自民の参院選候補者選考を巡っては当初、党本部が前宜野湾市長の佐喜真淳氏の擁立に向けて水面下で働き掛けを強めていた。だが、県知事選に再度挑戦するという決意が固い佐喜真氏の翻意は得られず、先行きに不透明感が漂っていた。
選考作業が不調に終わった場合に、県連幹部が「責任」を取る形で出馬するという対応含みで、県連会長の中川京貴県議や同幹事長の島袋大県議も選考対象に名を連ねていた。ただ、与野党で伯仲する県議会の構成や全県区における知名度などから、県議の擁立論に慎重な雰囲気もあった。

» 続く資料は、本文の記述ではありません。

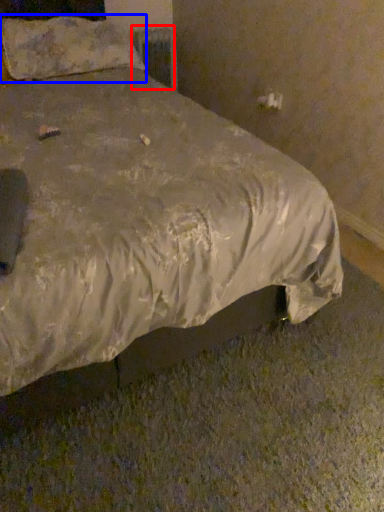
Question: Which object appears farthest to the camera in this image, radiator (highlighted by a red box) or pillow (highlighted by a blue box)?

Choices:
 (A) radiator
 (B) pillow

Answer: (A)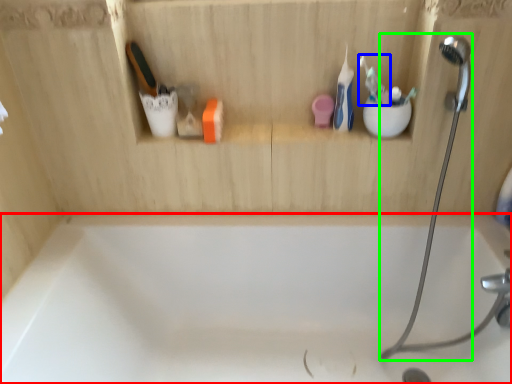
Question: Which object is positioned closest to bathtub (highlighted by a red box)? Select from toothbrush (highlighted by a blue box) and shower (highlighted by a green box).

Choices:
 (A) toothbrush
 (B) shower

Answer: (B)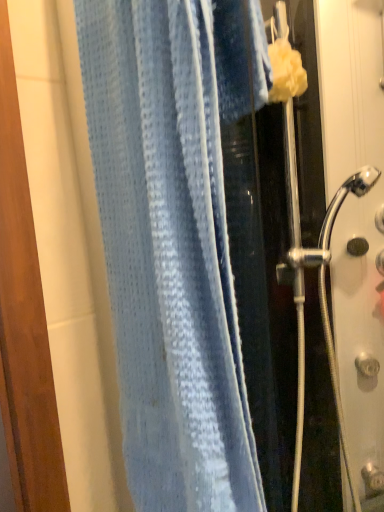
Question: From the image's perspective, is clear glass shower door at right located above or below blue waffle-textured towel at center?

Choices:
 (A) above
 (B) below

Answer: (B)

Question: In terms of size, does clear glass shower door at right appear bigger or smaller than blue waffle-textured towel at center?

Choices:
 (A) big
 (B) small

Answer: (A)

Question: Relative to blue waffle-textured towel at center, is clear glass shower door at right in front or behind?

Choices:
 (A) behind
 (B) front

Answer: (A)

Question: Considering the relative positions of blue waffle-textured towel at center and clear glass shower door at right in the image provided, is blue waffle-textured towel at center to the left or to the right of clear glass shower door at right?

Choices:
 (A) right
 (B) left

Answer: (B)

Question: From a real-world perspective, is blue waffle-textured towel at center physically located above or below clear glass shower door at right?

Choices:
 (A) above
 (B) below

Answer: (A)

Question: From the image's perspective, is blue waffle-textured towel at center positioned above or below clear glass shower door at right?

Choices:
 (A) above
 (B) below

Answer: (A)

Question: In the image, is blue waffle-textured towel at center positioned in front of or behind clear glass shower door at right?

Choices:
 (A) behind
 (B) front

Answer: (B)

その状況で急きょ浮上したのが在京の古謝氏だった。「常に心は沖縄にはせてきた」(古謝氏)と、以前から政治家への転身の道に関心を示していたことから、西銘恒三郎沖縄担当相(衆院議員)が参院選出馬へアプローチしていた。
佐喜真氏とは別に有力視されていた男性医師からも参院選出馬を固辞されたことを受け、国会議員団や県連幹部の中で古謝氏の擁立を模索する流れが出来上がった。
古謝氏本人が決意を固めたことで、めどとしていた自民党大会までの候補者決定にこぎつけた。県連幹部は「できるだけ若い世代の擁立を目指していた。当初から想定された道ではないが、結果的に目標は果たせた」と胸をなで下ろす。
官僚経験後に地元の知事選や国政選挙に出馬して、政治家に転身するコースは全国的にはよく見られる。だが、県内では見られなかったパターンとあって、自民と対峙(たいじ)する「オール沖縄」には「沖縄の政治土壌で受け入れられるのだろうか」という指摘もある。
オール沖縄幹部は「演説のうまさなどが分からないので、(対立候補としての)評価は難しい。ただ経歴もあるし、その上若い。見せ方次第では強敵ではないか」と表情を引き締める。
自民党県連は難航していた参院選の候補者選考が一段落したことで、参院選の直後に実施される県知事選の選考作業を本格化させる。再選出馬が濃厚な玉城デニー知事の対抗馬として、佐喜真氏のほか、古謝氏と同様の県出身官僚など新たな人材の起用を探る動きが水面下で出てきた。
県連関係者は「4月には知事選の候補者をある程度絞った上で、関係団体に諮りたい」と述べた。今回の参院選候補者の選考は、県内で政治人材の多様化や世代交代が進むきっかけになる可能性もある。